The RBI is expected to maintain its key policy rate in its upcoming monetary policy review, a decision driven by several critical domestic and global factors. Despite global trends pointing toward rate cuts, and improvements in the domestic economic environment such as a better monsoon and softer credit growth, the RBI’s six-member monetary policy committee, led by Governor Shaktikanta Das, appears set to adopt a cautious approach.
At the center of the RBI’s decision-making is inflation, particularly within the food sector. Economists believe that the RBI is likely to prioritize a sustained reduction in inflation before considering any adjustments to the repo rate, which currently stands at 6.50%.
This cautious stance aligns with the RBI’s ongoing policy of “withdrawal of accommodation,” a position it has maintained even as other central banks like the European Central Bank (ECB) and Bank of England (BoE) have begun easing their rates. The US Federal Reserve is also expected to cut rates later this year.
In the June policy review, two members of the monetary policy committee had argued in favor of a rate cut, citing weakening growth indicators and the potential benefits of a lower real interest rate. However, this view did not gain majority support, and it remains uncertain whether the argument will gain traction in the upcoming meeting. Economists suggest that the RBI may be reluctant to shift its stance until there is more concrete evidence of a durable reduction in inflation, especially in light of the global economic uncertainty and its potential impact on India’s growth prospects.
One significant factor contributing to the RBI’s cautious approach is the current state of liquidity in the banking system. Banking sector liquidity has eased, with a surplus of approximately Rs 2.6 lakh crore, leading to a decline in overnight rates, which are now trending below the repo rate.
This has been partly due to the government’s ramped-up spending, which is expected to further ease liquidity conditions in the coming months. To manage this excess liquidity, the RBI has been conducting Open Market Operation (OMO) sales, a move that signals its intent to keep a tight grip on monetary policy until inflation is firmly under control.
The stock market, meanwhile, is closely watching for any changes in the RBI’s policy stance. A shift to a “neutral” stance from the current “withdrawal of accommodation” could signal a potential rate cut trajectory in the future, which would be a significant development for investors.
However, economists like Pranjul Bhandari, Chief Economist for India and Indonesia at HSBC Global Research, argue that such a shift would be premature given the current economic conditions. Bhandari notes that while the monsoon has improved, it is still too early to confidently predict a sustained decline in food prices, and the RBI may prefer to wait another month to assess the full impact of the monsoon on agricultural output.

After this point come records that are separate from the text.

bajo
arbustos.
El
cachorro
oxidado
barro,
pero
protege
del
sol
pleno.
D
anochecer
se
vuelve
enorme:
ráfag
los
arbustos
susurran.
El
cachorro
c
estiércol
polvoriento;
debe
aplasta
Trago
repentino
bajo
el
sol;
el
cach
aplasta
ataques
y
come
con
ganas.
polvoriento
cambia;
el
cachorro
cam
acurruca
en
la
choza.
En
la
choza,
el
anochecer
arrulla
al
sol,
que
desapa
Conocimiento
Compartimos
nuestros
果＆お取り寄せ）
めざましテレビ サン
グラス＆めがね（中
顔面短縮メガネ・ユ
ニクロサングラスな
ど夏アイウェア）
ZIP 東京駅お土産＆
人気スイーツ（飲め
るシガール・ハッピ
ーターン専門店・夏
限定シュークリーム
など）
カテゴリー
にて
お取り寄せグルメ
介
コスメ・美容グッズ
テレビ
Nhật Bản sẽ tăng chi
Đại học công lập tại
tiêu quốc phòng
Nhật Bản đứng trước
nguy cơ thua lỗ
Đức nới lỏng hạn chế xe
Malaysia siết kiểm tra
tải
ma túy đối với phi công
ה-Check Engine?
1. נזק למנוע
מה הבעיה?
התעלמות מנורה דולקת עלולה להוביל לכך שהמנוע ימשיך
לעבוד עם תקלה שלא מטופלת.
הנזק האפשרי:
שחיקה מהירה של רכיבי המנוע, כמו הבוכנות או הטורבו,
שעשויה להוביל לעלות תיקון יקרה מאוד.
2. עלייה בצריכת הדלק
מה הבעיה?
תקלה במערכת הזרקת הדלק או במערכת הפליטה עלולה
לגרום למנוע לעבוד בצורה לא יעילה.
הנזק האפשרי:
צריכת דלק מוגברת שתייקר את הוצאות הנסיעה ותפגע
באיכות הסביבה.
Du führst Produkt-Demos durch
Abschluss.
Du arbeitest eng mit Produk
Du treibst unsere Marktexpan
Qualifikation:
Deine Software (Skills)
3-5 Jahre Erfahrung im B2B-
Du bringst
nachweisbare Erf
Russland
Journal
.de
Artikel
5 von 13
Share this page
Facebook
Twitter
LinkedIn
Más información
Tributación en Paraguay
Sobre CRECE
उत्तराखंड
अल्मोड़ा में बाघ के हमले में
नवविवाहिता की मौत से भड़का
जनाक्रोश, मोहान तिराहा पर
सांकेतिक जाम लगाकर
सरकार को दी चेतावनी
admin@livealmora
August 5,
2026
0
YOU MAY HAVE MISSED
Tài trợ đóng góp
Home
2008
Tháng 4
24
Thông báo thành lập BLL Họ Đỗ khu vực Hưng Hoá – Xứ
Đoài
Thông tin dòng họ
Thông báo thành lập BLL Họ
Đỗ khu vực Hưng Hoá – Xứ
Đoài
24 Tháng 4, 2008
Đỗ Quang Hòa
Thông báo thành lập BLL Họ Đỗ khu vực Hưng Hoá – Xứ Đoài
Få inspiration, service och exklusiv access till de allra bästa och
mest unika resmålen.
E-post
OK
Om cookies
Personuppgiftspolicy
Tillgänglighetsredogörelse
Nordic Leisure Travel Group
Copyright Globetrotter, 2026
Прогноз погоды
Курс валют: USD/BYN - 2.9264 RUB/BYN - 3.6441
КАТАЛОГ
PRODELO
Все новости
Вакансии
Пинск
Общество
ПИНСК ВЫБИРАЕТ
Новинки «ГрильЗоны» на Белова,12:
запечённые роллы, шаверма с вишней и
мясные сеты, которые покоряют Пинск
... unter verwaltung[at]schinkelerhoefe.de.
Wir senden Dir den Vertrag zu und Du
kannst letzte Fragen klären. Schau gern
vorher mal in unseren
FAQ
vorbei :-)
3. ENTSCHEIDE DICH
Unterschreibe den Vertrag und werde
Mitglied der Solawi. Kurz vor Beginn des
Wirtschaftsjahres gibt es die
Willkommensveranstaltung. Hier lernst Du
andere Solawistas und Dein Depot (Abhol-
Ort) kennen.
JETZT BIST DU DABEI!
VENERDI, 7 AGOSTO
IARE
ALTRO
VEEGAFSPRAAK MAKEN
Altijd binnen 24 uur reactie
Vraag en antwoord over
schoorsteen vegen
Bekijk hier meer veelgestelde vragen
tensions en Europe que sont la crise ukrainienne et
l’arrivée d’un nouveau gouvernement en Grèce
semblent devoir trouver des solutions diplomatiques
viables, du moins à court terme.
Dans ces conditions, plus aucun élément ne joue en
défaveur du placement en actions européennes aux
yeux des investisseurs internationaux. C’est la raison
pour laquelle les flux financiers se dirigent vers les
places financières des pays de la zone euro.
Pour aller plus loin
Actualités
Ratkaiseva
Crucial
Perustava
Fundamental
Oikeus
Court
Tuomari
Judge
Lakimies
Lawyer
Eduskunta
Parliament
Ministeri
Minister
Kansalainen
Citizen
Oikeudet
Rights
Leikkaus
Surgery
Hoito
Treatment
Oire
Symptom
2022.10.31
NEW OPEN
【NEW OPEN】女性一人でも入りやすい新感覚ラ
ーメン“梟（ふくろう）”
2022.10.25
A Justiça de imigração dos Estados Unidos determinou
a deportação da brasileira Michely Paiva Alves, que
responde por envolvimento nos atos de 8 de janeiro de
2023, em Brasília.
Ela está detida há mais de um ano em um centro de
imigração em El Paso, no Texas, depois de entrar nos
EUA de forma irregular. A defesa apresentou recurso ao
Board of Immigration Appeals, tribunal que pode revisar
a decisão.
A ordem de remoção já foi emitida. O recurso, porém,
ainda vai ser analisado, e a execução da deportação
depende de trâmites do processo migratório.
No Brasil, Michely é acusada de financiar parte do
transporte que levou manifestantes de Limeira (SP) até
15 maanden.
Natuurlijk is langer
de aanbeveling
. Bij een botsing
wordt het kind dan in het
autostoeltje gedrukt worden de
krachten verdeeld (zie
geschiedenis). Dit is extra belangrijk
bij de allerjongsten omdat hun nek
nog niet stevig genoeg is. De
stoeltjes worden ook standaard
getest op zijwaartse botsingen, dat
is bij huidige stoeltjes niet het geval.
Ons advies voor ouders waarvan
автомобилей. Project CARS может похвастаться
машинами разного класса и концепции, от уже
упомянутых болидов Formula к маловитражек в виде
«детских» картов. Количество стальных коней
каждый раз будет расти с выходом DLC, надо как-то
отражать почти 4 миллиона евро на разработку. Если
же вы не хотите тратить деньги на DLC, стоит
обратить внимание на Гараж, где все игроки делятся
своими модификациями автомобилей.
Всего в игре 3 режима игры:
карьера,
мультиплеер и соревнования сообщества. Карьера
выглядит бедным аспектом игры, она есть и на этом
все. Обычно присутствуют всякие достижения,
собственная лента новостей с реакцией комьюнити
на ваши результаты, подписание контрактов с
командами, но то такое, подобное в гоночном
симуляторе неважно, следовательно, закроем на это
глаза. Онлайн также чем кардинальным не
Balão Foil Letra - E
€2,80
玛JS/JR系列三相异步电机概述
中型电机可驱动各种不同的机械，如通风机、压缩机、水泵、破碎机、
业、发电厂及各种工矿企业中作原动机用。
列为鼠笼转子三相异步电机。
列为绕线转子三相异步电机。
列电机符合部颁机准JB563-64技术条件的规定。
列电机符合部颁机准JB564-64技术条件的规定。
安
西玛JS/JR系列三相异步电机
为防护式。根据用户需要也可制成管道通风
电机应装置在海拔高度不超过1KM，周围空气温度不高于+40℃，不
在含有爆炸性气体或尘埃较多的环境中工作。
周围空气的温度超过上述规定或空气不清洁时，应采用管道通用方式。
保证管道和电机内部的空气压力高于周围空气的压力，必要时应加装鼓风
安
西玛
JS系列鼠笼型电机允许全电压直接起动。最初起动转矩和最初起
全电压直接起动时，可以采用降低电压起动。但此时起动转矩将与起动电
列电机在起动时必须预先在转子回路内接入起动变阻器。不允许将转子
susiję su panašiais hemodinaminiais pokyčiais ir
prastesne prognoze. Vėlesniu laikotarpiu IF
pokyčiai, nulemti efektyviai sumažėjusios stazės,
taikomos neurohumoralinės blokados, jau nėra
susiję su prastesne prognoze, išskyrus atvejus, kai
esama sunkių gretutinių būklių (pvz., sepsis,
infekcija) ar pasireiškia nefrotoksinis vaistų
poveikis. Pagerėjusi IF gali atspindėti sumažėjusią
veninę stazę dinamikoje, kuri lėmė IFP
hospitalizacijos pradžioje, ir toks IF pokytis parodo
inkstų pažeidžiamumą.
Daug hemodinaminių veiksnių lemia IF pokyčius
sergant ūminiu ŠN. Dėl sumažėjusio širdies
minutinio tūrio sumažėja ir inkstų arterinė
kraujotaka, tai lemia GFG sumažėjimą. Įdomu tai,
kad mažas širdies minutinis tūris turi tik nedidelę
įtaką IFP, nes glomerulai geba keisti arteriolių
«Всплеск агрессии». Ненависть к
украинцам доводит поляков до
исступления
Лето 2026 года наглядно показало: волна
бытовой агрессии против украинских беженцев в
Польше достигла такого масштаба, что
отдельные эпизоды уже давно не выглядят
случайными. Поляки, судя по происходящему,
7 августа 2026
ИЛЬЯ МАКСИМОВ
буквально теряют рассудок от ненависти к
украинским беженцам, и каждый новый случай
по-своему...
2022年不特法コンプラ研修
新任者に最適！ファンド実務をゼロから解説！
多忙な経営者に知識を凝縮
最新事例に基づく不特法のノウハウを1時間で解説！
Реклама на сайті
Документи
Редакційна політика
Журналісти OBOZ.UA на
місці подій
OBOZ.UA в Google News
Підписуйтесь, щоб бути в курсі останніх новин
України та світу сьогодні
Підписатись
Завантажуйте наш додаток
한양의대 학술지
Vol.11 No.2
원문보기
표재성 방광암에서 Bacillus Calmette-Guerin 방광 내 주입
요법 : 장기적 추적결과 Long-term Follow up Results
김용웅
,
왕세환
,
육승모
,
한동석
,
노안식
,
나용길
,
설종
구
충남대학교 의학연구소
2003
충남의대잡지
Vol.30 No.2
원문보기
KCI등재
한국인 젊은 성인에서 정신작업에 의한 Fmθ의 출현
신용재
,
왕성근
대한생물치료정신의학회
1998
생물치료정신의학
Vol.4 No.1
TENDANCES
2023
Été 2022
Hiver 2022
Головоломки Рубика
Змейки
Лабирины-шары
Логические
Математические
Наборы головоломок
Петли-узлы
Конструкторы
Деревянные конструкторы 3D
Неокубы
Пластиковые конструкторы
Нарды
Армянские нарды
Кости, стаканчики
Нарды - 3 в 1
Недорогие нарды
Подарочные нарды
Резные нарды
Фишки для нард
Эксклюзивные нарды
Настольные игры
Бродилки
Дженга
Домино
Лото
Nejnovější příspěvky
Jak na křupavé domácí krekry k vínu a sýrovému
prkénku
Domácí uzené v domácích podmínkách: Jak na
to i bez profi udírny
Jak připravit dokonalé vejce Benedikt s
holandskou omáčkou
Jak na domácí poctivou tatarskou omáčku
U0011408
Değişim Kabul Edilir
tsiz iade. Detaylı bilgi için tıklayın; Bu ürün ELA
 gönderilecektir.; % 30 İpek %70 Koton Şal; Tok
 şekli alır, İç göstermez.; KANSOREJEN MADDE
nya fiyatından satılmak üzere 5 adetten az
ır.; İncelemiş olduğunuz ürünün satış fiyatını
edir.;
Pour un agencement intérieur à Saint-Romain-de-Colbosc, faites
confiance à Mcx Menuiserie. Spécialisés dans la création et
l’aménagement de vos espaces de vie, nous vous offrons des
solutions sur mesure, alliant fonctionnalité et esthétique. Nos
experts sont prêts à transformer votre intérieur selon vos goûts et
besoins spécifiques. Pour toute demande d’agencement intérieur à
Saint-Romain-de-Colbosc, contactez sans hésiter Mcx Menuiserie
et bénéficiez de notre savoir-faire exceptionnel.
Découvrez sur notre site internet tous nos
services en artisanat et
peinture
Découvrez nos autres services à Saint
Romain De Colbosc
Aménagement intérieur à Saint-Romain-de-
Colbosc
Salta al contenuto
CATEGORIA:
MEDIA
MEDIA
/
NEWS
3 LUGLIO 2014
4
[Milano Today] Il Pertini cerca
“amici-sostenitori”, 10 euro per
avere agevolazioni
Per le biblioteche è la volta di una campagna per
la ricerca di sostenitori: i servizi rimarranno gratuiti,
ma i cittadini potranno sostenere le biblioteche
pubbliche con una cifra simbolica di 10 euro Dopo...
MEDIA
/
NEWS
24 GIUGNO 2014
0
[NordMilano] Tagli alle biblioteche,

Globally, markets are also facing increased volatility, driven by evolving macroeconomic conditions and geopolitical uncertainties. The recent hike by the Bank of Japan (BoJ) has led to a ripple effect across global markets, adding to the uncertainty.
Economists at Emkay Global warn that this volatility is likely to persist through the second half of 2024, influencing the RBI’s decision-making process. They note that global commodities, including Brent crude, have softened in recent weeks, which could have a significant impact on inflation and, by extension, the RBI’s policy stance.
Mahendra Kumar Jajoo, Chief Investment Officer – Fixed Income at Mirae Asset Investment Managers, expects the RBI to maintain its current stance, despite growing expectations for rate cuts following signals from the US Federal Reserve.
Jajoo points out that while a rate cut could boost returns for mutual funds, the slow growth of bank deposits relative to credit and the unattractive rates on longer-term deposits suggest that there is little room for the RBI to lower rates significantly in the near term.
As the RBI prepares to announce its decision, the markets will be looking for any clues about the future trajectory of interest rates. For now, it appears that the central bank is content to wait and watch, prioritizing stability and caution in an increasingly uncertain global economic environment.